Le 7 octobre, la FnSafer, les chambres d’agriculture, la Fnsea et les JA ont formulé plusieurs revendications en matière de règlementation foncière, dans la perspective très attendue d’une prochaine loi. Les quatre organisations s’appuient d’abord sur la réalité inquiétante des chiffres pour justifier un changement de paradigme foncier :
- Le taux de remplacement des départs de chefs d’exploitation se dégrade à seulement 71%, or l’accès au foncier est au cœur des conditions nécessaires à l’installation.
- 12,6% des exploitations en grandes cultures pratiquent la délégation intégrale des travaux de culture, une démarche qui freine la libération de foncier disponible.
- 6,9% du nombre des transactions foncières et 17,6% de la valeur des ventes correspondent à des transactions sociétaires, sachant que 36 % des ventes de parts de société se font en dehors du cadre familial.
Dans le contexte actuel, les maux qui menacent l’agriculture à caractère familial sont précisément le développement de l’accès au foncier à travers le marché sociétaire utilisé pour s’affranchir des règles, mais aussi la concentration du foncier, les risques de spéculation sans oublier le mouvement continu d’artificialisation des terres.
Renforcer le contrôle des structures
Fnsea/JA/Apca/FnSafer veulent favoriser davantage de transparence et de régulation en durcissant les mécanismes actuels:
- compléter les cas soumis à autorisation (au-dessus du seuil de déclenchement des structures), par exemple lors des prises de participation dans une exploitation agricole par une personne déjà exploitante dans une autre structure; lorsqu’une prise de participation conduit à prendre plus de 25% du capital d’une société; si l’installation ou l’agrandissement concerne une personne qui a atteint l’âge requis en matière de retraite à taux plein; lors de cessions d’exploitations dans le cadre de liquidation judiciaire d’exploitations agricoles
- étendre le refus d’autorisation d’exploiter, y compris lorsqu’il n’y a pas de candidats concurrent
- élargir le système de déclaration à toute opération non soumise à autorisation d’exploiter
- alourdir les sanctions pour éviter les détournements.
Préserver le foncier
Le deuxième volet des propositions des quatre organisations agricoles concerne les moyens de contrer la perte de vocation agricole du foncier, évaluée à 44 500 ha/an.

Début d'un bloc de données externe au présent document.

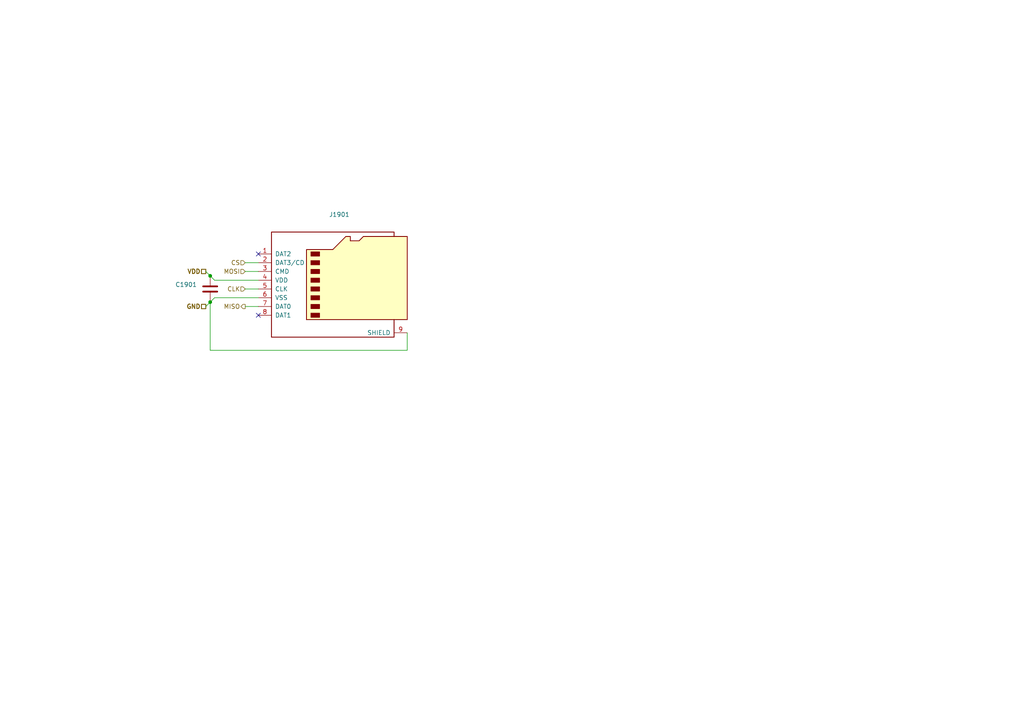
<source format=kicad_sch>
(kicad_sch (version 20211123) (generator eeschema)

  (uuid 86cf8af7-ce73-43aa-a916-1b6759c2ee8c)

  (paper "A4")

  (title_block
    (title "CanSat 2023")
    (rev "2022")
    (company "The Project SkyFall")
    (comment 1 "David Haisman")
  )

  

  (junction (at 60.96 87.63) (diameter 0) (color 0 0 0 0)
    (uuid 54bb8f56-9c10-4817-b81d-e2df05f1323e)
  )
  (junction (at 60.96 80.01) (diameter 0) (color 0 0 0 0)
    (uuid bd1ac966-3f57-4c85-98ea-0fe6f67d87c0)
  )

  (no_connect (at 74.93 73.66) (uuid 832f3036-ecbc-45ff-b862-7a1d9d7810fe))
  (no_connect (at 74.93 91.44) (uuid 8bdb85c4-a3dc-4871-8d93-49e5777c91de))

  (wire (pts (xy 60.96 101.6) (xy 118.11 101.6))
    (stroke (width 0) (type default) (color 0 0 0 0))
    (uuid 07e9ece6-a89a-4cce-997e-1a9edc88e866)
  )
  (wire (pts (xy 62.23 86.36) (xy 74.93 86.36))
    (stroke (width 0) (type default) (color 0 0 0 0))
    (uuid 1c323492-83b9-44c9-bf08-8cbc4e06ff6c)
  )
  (wire (pts (xy 60.96 87.63) (xy 60.96 101.6))
    (stroke (width 0) (type default) (color 0 0 0 0))
    (uuid 3b250ba4-f923-4973-a4cb-0f3c8eb54dcc)
  )
  (wire (pts (xy 62.23 81.28) (xy 60.96 80.01))
    (stroke (width 0) (type default) (color 0 0 0 0))
    (uuid 4935da38-5576-4802-8d0f-f0a5c8425c3a)
  )
  (wire (pts (xy 118.11 101.6) (xy 118.11 96.52))
    (stroke (width 0) (type default) (color 0 0 0 0))
    (uuid 5a1da4f0-3587-4eba-aed0-a2f5f49de21b)
  )
  (wire (pts (xy 71.12 83.82) (xy 74.93 83.82))
    (stroke (width 0) (type default) (color 0 0 0 0))
    (uuid 6ea94945-2e3a-42c9-b18e-d59ab430b45e)
  )
  (wire (pts (xy 71.12 78.74) (xy 74.93 78.74))
    (stroke (width 0) (type default) (color 0 0 0 0))
    (uuid 715eb949-b36f-4cd1-8a42-9d5c793ab71a)
  )
  (wire (pts (xy 62.23 81.28) (xy 74.93 81.28))
    (stroke (width 0) (type default) (color 0 0 0 0))
    (uuid 8b25ca5e-3ce2-4943-ada6-725734c8cf6b)
  )
  (wire (pts (xy 62.23 86.36) (xy 60.96 87.63))
    (stroke (width 0) (type default) (color 0 0 0 0))
    (uuid 9288063f-5149-424b-887a-f61f1b49b37e)
  )
  (wire (pts (xy 59.69 78.74) (xy 60.96 80.01))
    (stroke (width 0) (type default) (color 0 0 0 0))
    (uuid a57a0491-befc-4496-9ab1-d791cbebbd82)
  )
  (wire (pts (xy 71.12 88.9) (xy 74.93 88.9))
    (stroke (width 0) (type default) (color 0 0 0 0))
    (uuid ad8a45ad-4711-4862-b775-656307f3799b)
  )
  (wire (pts (xy 71.12 76.2) (xy 74.93 76.2))
    (stroke (width 0) (type default) (color 0 0 0 0))
    (uuid d52ea7cf-bd2d-4072-846e-9bd822480921)
  )
  (wire (pts (xy 60.96 87.63) (xy 59.69 88.9))
    (stroke (width 0) (type default) (color 0 0 0 0))
    (uuid fbb1c01e-cb21-4d0f-bb54-50cc1eafd4d7)
  )

  (hierarchical_label "CS" (shape input) (at 71.12 76.2 180)
    (effects (font (size 1.27 1.27)) (justify right))
    (uuid 02a6aa46-45ec-41f6-a5d0-5d6e95af0faf)
  )
  (hierarchical_label "VDD" (shape passive) (at 59.69 78.74 180)
    (effects (font (size 1.27 1.27) (thickness 0.254) bold) (justify right))
    (uuid 31e38fd0-3d78-4004-bbe8-168b7c4550ca)
  )
  (hierarchical_label "MOSI" (shape input) (at 71.12 78.74 180)
    (effects (font (size 1.27 1.27)) (justify right))
    (uuid c7d15158-6eda-46a3-a958-bbd6e78444ef)
  )
  (hierarchical_label "CLK" (shape input) (at 71.12 83.82 180)
    (effects (font (size 1.27 1.27)) (justify right))
    (uuid cb96dd6a-c33d-4aa5-84f6-b5dfd599a3cc)
  )
  (hierarchical_label "GND" (shape passive) (at 59.69 88.9 180)
    (effects (font (size 1.27 1.27) (thickness 0.254) bold) (justify right))
    (uuid e34ecca4-edb5-4482-a4b5-58e7dbc5dbc7)
  )
  (hierarchical_label "MISO" (shape output) (at 71.12 88.9 180)
    (effects (font (size 1.27 1.27)) (justify right))
    (uuid eaa0ebcf-be65-4521-b087-f9200fa91e8a)
  )

  (symbol (lib_id "Connector:Micro_SD_Card") (at 97.79 81.28 0) (unit 1)
    (in_bom yes) (on_board yes) (fields_autoplaced)
    (uuid 9d4554a3-2e82-4dbe-8666-6e8f7def3402)
    (property "Reference" "J1901" (id 0) (at 98.425 62.23 0))
    (property "Value" "" (id 1) (at 98.425 64.77 0))
    (property "Footprint" "" (id 2) (at 127 73.66 0)
      (effects (font (size 1.27 1.27)) hide)
    )
    (property "Datasheet" "https://www.gme.cz/data/attachments/dsh.823-046.1.pdf" (id 3) (at 97.79 81.28 0)
      (effects (font (size 1.27 1.27)) hide)
    )
    (property "Shop" "https://www.gme.cz/patice-pro-pametovou-kartu-slot-microsd-push-push" (id 4) (at 97.79 81.28 0)
      (effects (font (size 1.27 1.27)) hide)
    )
    (pin "1" (uuid a243161e-06ee-4540-a92d-c4175bbf8ff2))
    (pin "2" (uuid 2c69b3f5-8dc7-47a0-a45d-97a42c762d67))
    (pin "3" (uuid ed46e1c5-7251-4fb4-9e33-0c085d32169e))
    (pin "4" (uuid 63caea60-dec4-4ce4-9996-a13872157958))
    (pin "5" (uuid 1ceb2f44-82ed-4ff4-a0bf-4e174ef1059a))
    (pin "6" (uuid 1f15fb87-62fe-4fac-8ec4-aefcc5117aff))
    (pin "7" (uuid 2f4d634c-50ff-437b-a328-264a911b71a4))
    (pin "8" (uuid f8ee999e-cde6-492e-91fa-1545bf3ac2ef))
    (pin "9" (uuid 3a3bae63-b56e-40e2-a011-42f28562dc78))
  )

  (symbol (lib_id "Device:C") (at 60.96 83.82 0) (mirror x) (unit 1)
    (in_bom yes) (on_board yes) (fields_autoplaced)
    (uuid fc215e2c-81b4-43f7-9025-250e0195db90)
    (property "Reference" "C1901" (id 0) (at 57.15 82.5499 0)
      (effects (font (size 1.27 1.27)) (justify right))
    )
    (property "Value" "" (id 1) (at 57.15 85.0899 0)
      (effects (font (size 1.27 1.27)) (justify right))
    )
    (property "Footprint" "" (id 2) (at 61.9252 80.01 0)
      (effects (font (size 1.27 1.27)) hide)
    )
    (property "Datasheet" "~" (id 3) (at 60.96 83.82 0)
      (effects (font (size 1.27 1.27)) hide)
    )
    (pin "1" (uuid 09a859b9-2249-4d13-be99-1eb3857929c7))
    (pin "2" (uuid 4be9220f-6d9c-42f2-b1f6-367ccecfeab4))
  )
)

</source>
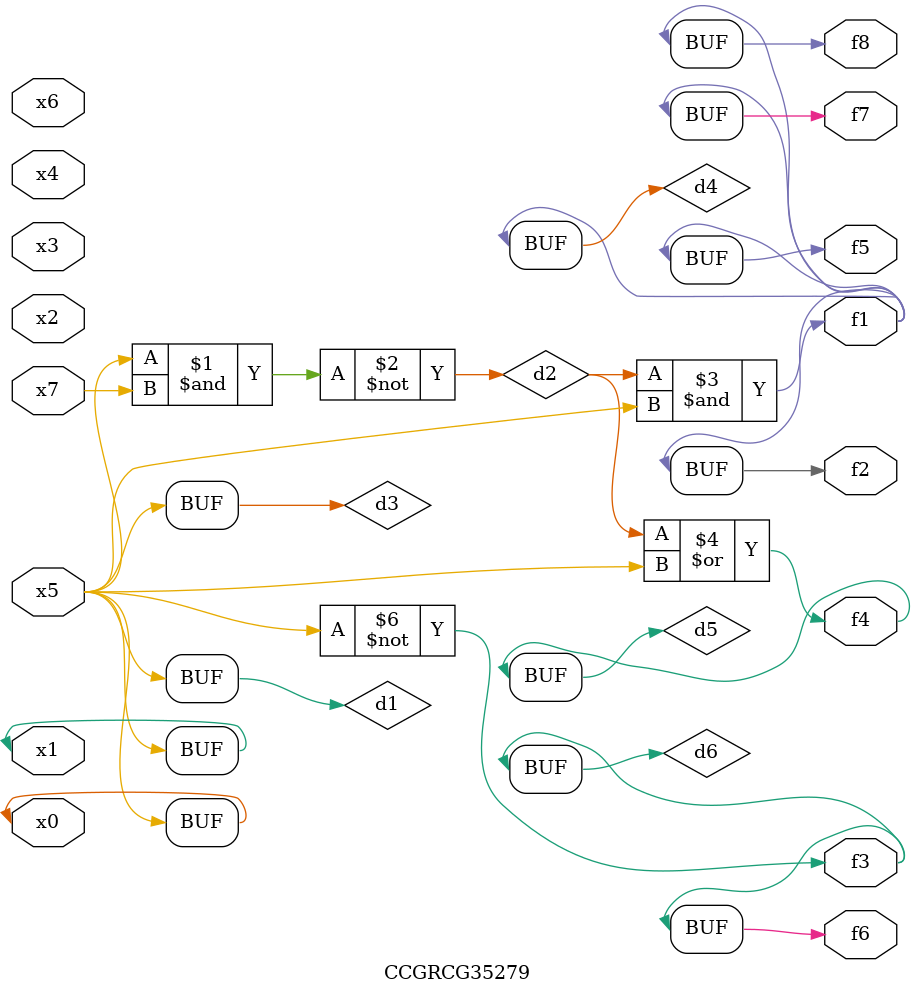
<source format=v>
module CCGRCG35279(
	input x0, x1, x2, x3, x4, x5, x6, x7,
	output f1, f2, f3, f4, f5, f6, f7, f8
);

	wire d1, d2, d3, d4, d5, d6;

	buf (d1, x0, x5);
	nand (d2, x5, x7);
	buf (d3, x0, x1);
	and (d4, d2, d3);
	or (d5, d2, d3);
	nor (d6, d1, d3);
	assign f1 = d4;
	assign f2 = d4;
	assign f3 = d6;
	assign f4 = d5;
	assign f5 = d4;
	assign f6 = d6;
	assign f7 = d4;
	assign f8 = d4;
endmodule

</source>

Cette reconversion sert à l’habitat individuel (47%), aux infrastructures de transport (24%), ou aux zones commerciales et économiques (14%). Pour stopper cette tendance lourde dommageable à la transmission des fermes, la profession agricole demande que les collectivités disposent d’outils efficaces pour faciliter la reconquête des bâtiments vacants, friches industrielles et autres « dents creuses ». Les cosignataires plaident pour davantage de densification urbaine, de verticalisation de l’espace bâti et de mutualisation des surfaces tels que les parkings. Leur demande est de restreindre davantage la consommation d’espace agricoles formalisée dans les documents d’urbanisme (SCoT, PLUs/PLUi, carte communale). Les organisations agricoles réclament enfin l’amélioration du dispositif de compensation agricole collective, instauré depuis 2014.
Garder des prix raisonnables
Ces propositions peuvent contribuer à freiner les appétits fonciers insatiables de quelques-uns, qui concourent aux renchérissement du prix des terres. Actuellement, ceux-ci sont nettement plus bas en France qu’ailleurs en Europe. Or, un prix du foncier maîtrisé est tout à la fois favorable à l’installation et à la compétitivité de l’agriculture française sur les marchés extérieurs. En parallèle, le retour espéré à de meilleurs prix de vente des produits agricoles est essentiel. En effet, à défaut de rentabilité suffisante, les agriculteurs misent souvent sur l’agrandissement pour conforter la rentabilité de leurs exploitations. Enfin, de nouvelles dispositions politiques en discussion dans la prochaine PAC, telles que la modulation ou le plafonnement des aides surfaciques par agriculteur actif, sont aussi un levier pour ralentir la course inexorable aux hectares.